サイ・トゥオンブリーの絵画にも、激しく振り回され揺れ動く手と腕の動きの痕跡としての線として見えるものが存在している。書き殴られ描き殴られ引っ掻かかれたかのような線が絵画の平面を埋め尽くす。高速で動く手と腕が見え、平面と衝突する筆記用具の摩擦音が聞こえて来そうだ。まるで、アクション・ペインティングのように。

しかし、その線はジャクソン・ポロックの線と同じではない。その線はジャクソン・ポロックの線と決定的に異なっている。その線はサイ・トゥオンブリーの行為の結果として、その行為の記録として現れた線ではない。その線は、線それ自体がサイ・トゥオンブリーの肉体を使用し、その揺れ動く手の先から噴き出したものたちだ。その線の来歴はサイ・トゥオンブリーの行為の痕跡ではない。それは行為の結果でも記録でもない。見掛け上そのように見えるとしても。

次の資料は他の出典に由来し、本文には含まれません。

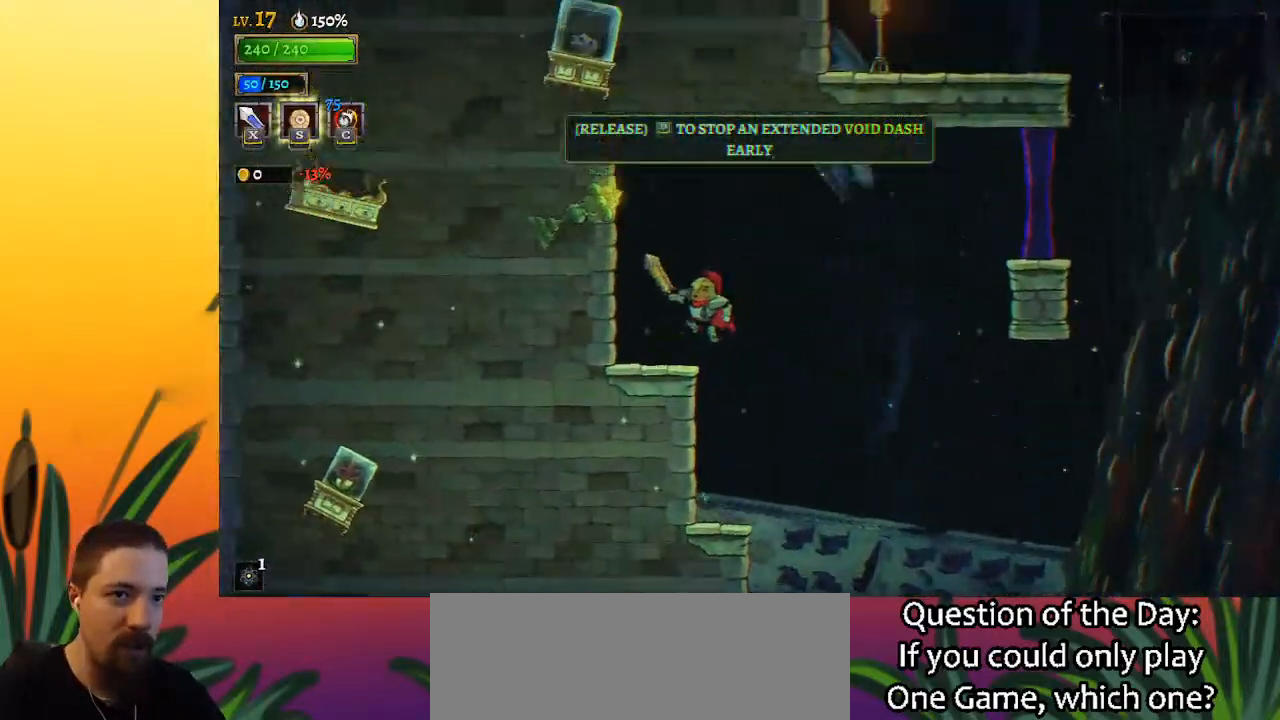
{"keys": ["right", "z"], "events": [[150, "left", "up"], [250, "right", "down"], [250, "z", "down"]]}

サイ・トゥオンブリーの線は、何処か別の場所に存在していた目では見ることができない無数の不可視の線たちが、サイ・トゥオンブリーの肉体の行為を通過し、絵画空間に出現したものたちだ。その線たちは、「出来事(events)が生起する劇場的な舞台である絵画空間」から発生したものではない。

その線たちは異なる場所からそこへ飛来してきたものたちだ。サイ・トゥオンブリーの行為を通して。その線たちは絵画空間という舞台の外からやって来たものたちだ。

それがサイ・トゥオンブリーの場合だ。サイ・トゥオンブリーの絵画は「アクション・ペインティング」ではない。これがその理由だ。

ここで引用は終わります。